The most successful real estate investors don’t focus on asking price, potential appreciation, or how much money they might make. Instead, they begin the search for their next acquisition by asking a very basic question:
“Does the amount of risk and potential reward of this opportunity match my investment strategy?”
Many investors today are discovering that value add real estate offers the best balance between risk and reward – or in other words, the biggest bang for the buck. In this article, we’ll look at some of the opportunities, risks, and rewards of investing in value add real estate.
There’s an Investment Strategy for Everyone
Investment strategies lie along different points of the risk-and-reward spectrum. A good illustration of this concept is the bond market, where different types of bonds can be purchased to match specific investment goals.
For example, US Treasury bonds (T-bonds) are backed by the full faith and credit of the US government. There is virtually no investment risk, but also very little reward. In exchange for the safety and security of T-bonds, investors receive an interest rate of less than 1%.

....

Copy the passage on value add real estate word for word.

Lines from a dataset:
....

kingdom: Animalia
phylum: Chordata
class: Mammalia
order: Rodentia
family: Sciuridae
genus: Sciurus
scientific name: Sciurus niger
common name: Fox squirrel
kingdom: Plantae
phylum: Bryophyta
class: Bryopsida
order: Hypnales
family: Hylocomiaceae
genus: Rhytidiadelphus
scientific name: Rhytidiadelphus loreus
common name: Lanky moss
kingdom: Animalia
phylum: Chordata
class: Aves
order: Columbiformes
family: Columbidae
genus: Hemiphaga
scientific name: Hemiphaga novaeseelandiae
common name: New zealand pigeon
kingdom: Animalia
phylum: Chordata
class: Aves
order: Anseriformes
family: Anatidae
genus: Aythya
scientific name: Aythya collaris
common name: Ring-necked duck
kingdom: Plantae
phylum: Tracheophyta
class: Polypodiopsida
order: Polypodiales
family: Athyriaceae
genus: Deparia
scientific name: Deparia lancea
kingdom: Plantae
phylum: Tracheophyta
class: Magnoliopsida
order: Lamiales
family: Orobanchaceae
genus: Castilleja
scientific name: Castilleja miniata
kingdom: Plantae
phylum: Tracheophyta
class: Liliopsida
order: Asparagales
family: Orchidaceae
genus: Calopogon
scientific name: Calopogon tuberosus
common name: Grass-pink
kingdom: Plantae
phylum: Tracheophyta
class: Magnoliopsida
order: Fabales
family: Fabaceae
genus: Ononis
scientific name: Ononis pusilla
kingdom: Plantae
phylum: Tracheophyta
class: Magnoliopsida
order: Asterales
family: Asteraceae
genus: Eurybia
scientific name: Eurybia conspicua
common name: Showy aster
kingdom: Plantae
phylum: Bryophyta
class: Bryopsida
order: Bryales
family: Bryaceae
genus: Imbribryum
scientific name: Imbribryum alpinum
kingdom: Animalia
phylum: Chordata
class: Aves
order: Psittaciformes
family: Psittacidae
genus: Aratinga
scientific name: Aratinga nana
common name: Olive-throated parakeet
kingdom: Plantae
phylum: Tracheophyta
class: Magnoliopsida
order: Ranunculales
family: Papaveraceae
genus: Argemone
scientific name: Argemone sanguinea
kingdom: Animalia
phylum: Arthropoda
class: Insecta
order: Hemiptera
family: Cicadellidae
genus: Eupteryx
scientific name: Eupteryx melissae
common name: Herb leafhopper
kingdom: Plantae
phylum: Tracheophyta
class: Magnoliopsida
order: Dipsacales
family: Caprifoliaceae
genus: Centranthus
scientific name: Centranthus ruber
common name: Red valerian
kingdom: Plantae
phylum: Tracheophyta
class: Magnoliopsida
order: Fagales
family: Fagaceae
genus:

....

▶ SOLUTION TO THE EXERCISE:
The most successful real estate investors don’t focus on asking price, potential appreciation, or how much money they might make. Instead, they begin the search for their next acquisition by asking a very basic question:
“Does the amount of risk and potential reward of this opportunity match my investment strategy?”
Many investors today are discovering that value add real estate offers the best balance between risk and reward – or in other words, the biggest bang for the buck. In this article, we’ll look at some of the opportunities, risks, and rewards of investing in value add real estate.
There’s an Investment Strategy for Everyone
Investment strategies lie along different points of the risk-and-reward spectrum. A good illustration of this concept is the bond market, where different types of bonds can be purchased to match specific investment goals.
For example, US Treasury bonds (T-bonds) are backed by the full faith and credit of the US government. There is virtually no investment risk, but also very little reward. In exchange for the safety and security of T-bonds, investors receive an interest rate of less than 1%.